# [DOCUMENT SECTION]
--------------------------------
She jokes that her culinary career began exceptionally early, at age 5 under the tutelage of her Korean grandmother. “I helped her jar sauces; she would make all these different spice levels,” Arrington recalls. “At my parents’ house, we had ketchup, mustard, and mayo, but she would have these little glass jars of homemade things. I always thought that was so interesting.”

Arrington and her family would often be enlisted to make wontons or dumplings, a communal experience that first sparked the idea of cooking as a vocation. “I always loved the idea of creating something and offering it to people,” she says. “People say cooking is a labor of love and it really is: The food is going to nurture another human being.”

While Arrington learned the basics of Korean cuisine from her grandmother, her father’s side exposed her to entirely different, though no less delicious, traditions. Family gatherings there were a feast of “gumbo, shrimp and grits, cornbread, and all of those types of dishes. And I remember loving that,” she says.

She credits her multicultural upbringing with expanding her palate at a young age, a tool for which she’s still grateful in her professional life. “It really freed up my terroir of what inspires me,” she says. Nowhere is this more distilled than in one of her vegetable recipes: a stew of collard greens and kimchi. “When I made that dish I said, ‘Oh my God, this is truly authentic Nyesha,’ because it’s a conglomeration of two worlds.”

Which brings us back to the question of “authentic” Los Angeles cuisine. It is remarkably similar to Arrington: a mashup of cultures, and of highly refined classical techniques paired with traditional home cooking; something that could only exist in a melting pot culture like L.A.’s. “In the past five years, there’s been this amazing, emerging amalgamation of cultures coming to the forefront,” Arrington says. “Flavors like Filipino, Ethiopian and Latin that were not being celebrated before.” And, so, while the menus at some of L.A.’s most praised restaurants take inspiration from all over the world, what unites them is a commitment to pushing the boundaries. That could come in the form of a new type of fusion cuisine, or, at the other end of the spectrum, a dedication to recreating traditional food from a place often overlooked, like the Philippines. “I try to always touch three points in a dish,” she says. “A sense of nostalgia, a bit of seasonality, and a cultural conversation. Those nuances are what make up Angeleno cuisine.”
--------------------------------
Dataset entries:
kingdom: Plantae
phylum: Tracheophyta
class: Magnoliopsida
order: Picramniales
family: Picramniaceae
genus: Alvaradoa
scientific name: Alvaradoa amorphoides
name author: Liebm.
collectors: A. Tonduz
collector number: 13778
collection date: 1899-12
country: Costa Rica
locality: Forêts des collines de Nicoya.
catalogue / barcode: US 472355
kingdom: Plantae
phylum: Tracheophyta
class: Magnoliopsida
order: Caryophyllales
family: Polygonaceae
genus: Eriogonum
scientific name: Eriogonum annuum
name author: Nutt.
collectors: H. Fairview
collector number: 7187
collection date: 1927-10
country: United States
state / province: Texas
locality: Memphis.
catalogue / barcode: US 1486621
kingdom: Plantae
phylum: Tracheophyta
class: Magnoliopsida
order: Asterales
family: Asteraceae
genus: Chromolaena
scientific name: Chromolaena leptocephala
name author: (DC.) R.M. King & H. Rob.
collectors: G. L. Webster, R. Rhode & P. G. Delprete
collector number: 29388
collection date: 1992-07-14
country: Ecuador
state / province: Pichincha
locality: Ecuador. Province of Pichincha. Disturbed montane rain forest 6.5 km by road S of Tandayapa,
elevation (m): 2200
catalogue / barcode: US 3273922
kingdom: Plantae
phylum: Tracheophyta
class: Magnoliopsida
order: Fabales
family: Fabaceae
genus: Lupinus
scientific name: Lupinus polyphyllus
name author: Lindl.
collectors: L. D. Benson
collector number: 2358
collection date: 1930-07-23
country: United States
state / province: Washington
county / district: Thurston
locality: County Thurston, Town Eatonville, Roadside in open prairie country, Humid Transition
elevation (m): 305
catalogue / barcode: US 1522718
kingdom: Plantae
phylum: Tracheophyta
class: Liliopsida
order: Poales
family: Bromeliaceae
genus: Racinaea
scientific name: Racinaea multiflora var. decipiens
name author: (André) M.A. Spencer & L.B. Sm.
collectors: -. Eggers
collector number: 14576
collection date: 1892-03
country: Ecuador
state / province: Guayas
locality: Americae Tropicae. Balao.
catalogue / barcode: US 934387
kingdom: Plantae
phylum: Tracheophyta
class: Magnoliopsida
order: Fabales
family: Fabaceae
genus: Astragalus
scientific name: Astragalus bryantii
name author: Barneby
--------------------------------
# [PROBLEMS TO SOLVE]
1 - According to the chef profile, which three points does Arrington try to touch in a dish?
2 - Continue the profile of Nyesha Arrington from the point where it stops.

# [RESULTS FOR THE EXERCISE]
1 - A sense of nostalgia, a bit of seasonality, and a cultural conversation.

2 -
And, of course, no discussion of Angeleno food is complete without highlighting the area’s bounty of produce. “We’re very fortunate to have access to phenomenal product,” Arrington notes. “Farm-to-table was all the conversation in early 2000s, but now it’s almost like you don’t even have to say it; how could you do it any other way?”

The chef, who has had relationships with some of her farmers for over a decade, is not only a major proponent of vegetables, but also of eating sustainably. “The farmers are the ones talking to me about CO2 emissions, carbon footprints, and how our food choices affect society,” she says. “I have a responsibility to be a part of that, and I think I have a bigger purpose to connect the dots because people are losing touch with Mother Nature.”

Arrington, luckily or unluckily, now has a bit more time to focus on that: Her lauded Santa Monica restaurant Native closed in March due to swelling overhead costs. She is philosophical about its somewhat abrupt end, however. “I’m a firm believer in failing upwards,” she says. “I want to keep fostering growth: growth in the world, growth from a food standpoint, growth in people.” She’d also like to focus on creating a better safety net for up-and-coming restaurateurs. “There’s got to be a better way to water the soil,” she says of the rough process of opening a restaurant. “It’s very taxing and it takes a long time to build a team. Right now, the food space is like the Wild West.”

What shape her next project will take is still unknown, but, in the meantime, Arrington is on the move. Her hiatus will have her doing everything from learning about chocolate from a Mayan shaman to mastering under-the-ground cooking in New Zealand. “I don’t know if I have the answer, exactly,” Arrington says of what the future holds. “But I do know I will never stop cooking.”